J'ai été contrainte de m'avouer que le maréchal apportait lui-même plus d'obstacle à ma chevaleresque entreprise que qui que ce soit, et, comme au fond il faut servir ses amis ainsi qu'ils veulent l'être, en conservant une très tendre amitié pour lui, je me suis résignée à lui laisser gaspiller un reste d'existence que j'aurais désiré voir rendre utile à notre pays.
Je reviens à 1830.
CHAPITRE XX
Le premier jour de l'année 1830. — Séance royale au Louvre. — Le Roi laisse tomber son chapeau; monsieur le duc d'Orléans le ramasse. — Testament de monsieur le duc de Bourbon. — Expédition d'Afrique. — Un mot de monsieur de Bourmont. — Le Roi et l'amiral Duperré. — Voyage de monsieur le Dauphin à Toulon. — Messieurs de Chantelauze et Capelle entrent dans le ministère.
Le premier jour de l'année fut remarquable par le discours du Nonce au Roi où il sembla lui donner des conseils d'une politique ultramontaine fort bien accueillis dans la réponse de Sa Majesté. Cette circonstance fit renouveler le bruit qui circulait tout bas que ce nonce, Lambruschini, assisté du cardinal de Latil, avait, avec l'autorisation du Pape, relevé Charles X des serments prononcés à son sacre. Je n'affirme pas que cette cérémonie ait eu lieu; des gens fort instruits des affaires l'ont cru.
Ce même premier janvier, la cour royale, ayant en tête son président, monsieur Séguier, se présenta chez madame la Dauphine.
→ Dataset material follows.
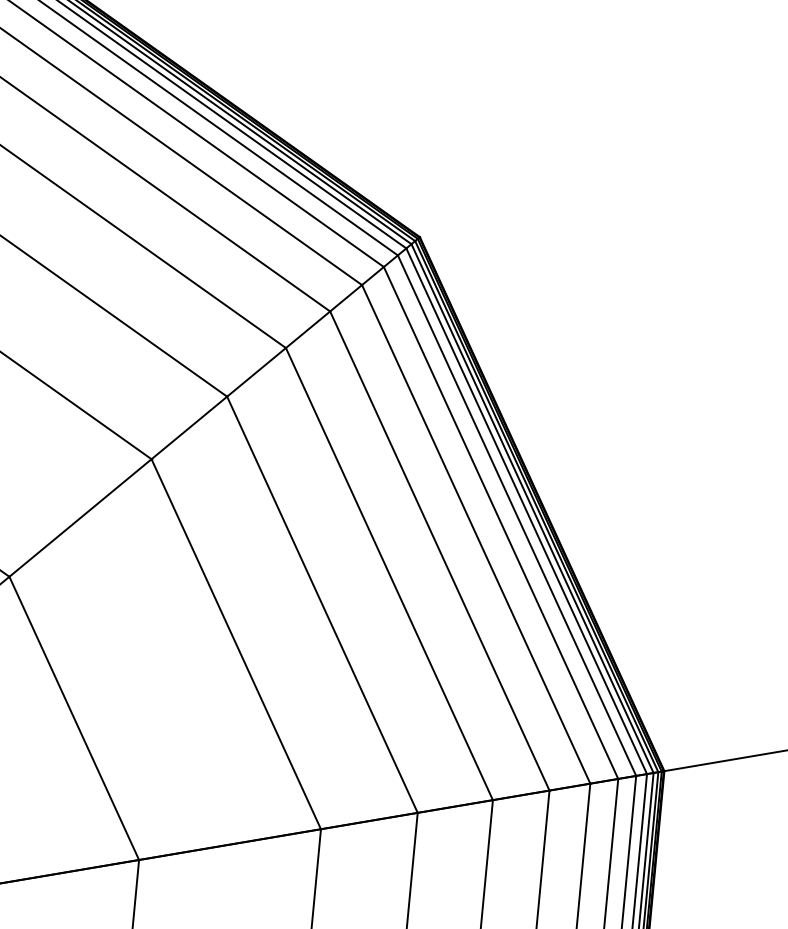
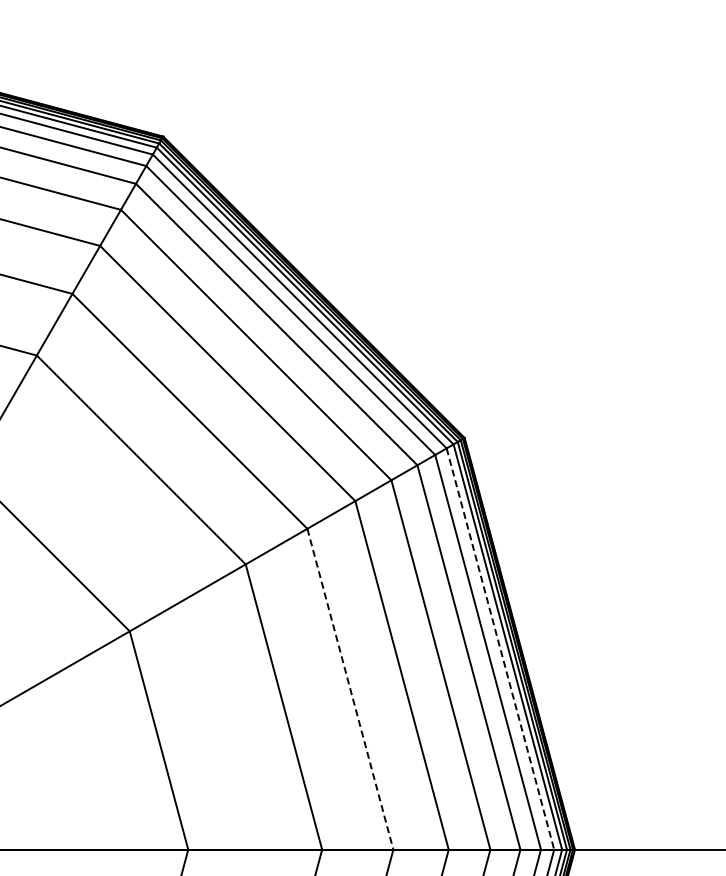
line: (517, 516) -> (500, 649), solid -> dashed
line: (322, 605) -> (350, 689), solid -> dashed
Monsieur Séguier se disposait à lui adresser les félicitations d'usage lorsqu'elle lui coupa la parole en disant de la façon la plus hautaine: «Passez, messieurs, passez.» Ces deux circonstances firent grande sensation et donnèrent fort à commenter. Repousser si durement la magistrature du pays tandis qu'on recevait bénévolement les conseils antinationaux, c'étaient deux fautes graves; mais le temps était arrivé où elles se succédaient rapidement.
La saison était fort rigoureuse et les souffrances du peuple en proportion. La charité publique cherchait à les égaler. On imagina pour la première fois de donner un bal à l'Opéra, à un louis par billet, appelant ainsi le luxe au service de la misère.
Les dames de la Cour et de la ville s'occupèrent également de cette bonne œuvre qui réussit parfaitement et rapporta une somme très considérable. Les habitants des Tuileries y avaient les premiers contribué, mais personne ne parut dans la loge réservée pour eux. Celle du Palais-Royal, au contraire, était occupée par toute la famille d'Orléans.
Monsieur le duc d'Orléans et son fils descendirent dans le bal. Monsieur le duc de Chartres y dansa plusieurs contre-danses. Cette condescendance eut grand succès et rendit plus remarquable la solitude de la loge royale qui restait la seule vide dans toute la salle. C'est avec toutes ces petites circonstances que les Orléans conquéraient la popularité que les autres repoussaient tout en la souhaitant.
J'ai, en général, peu de curiosité à voir les cérémonies où la foule se porte, mais les circonstances avaient rendu l'ouverture de la session si importante que je voulus assister à la séance royale. Elle se tenait au Louvre et les détails de cette matinée me sont restés dans la mémoire.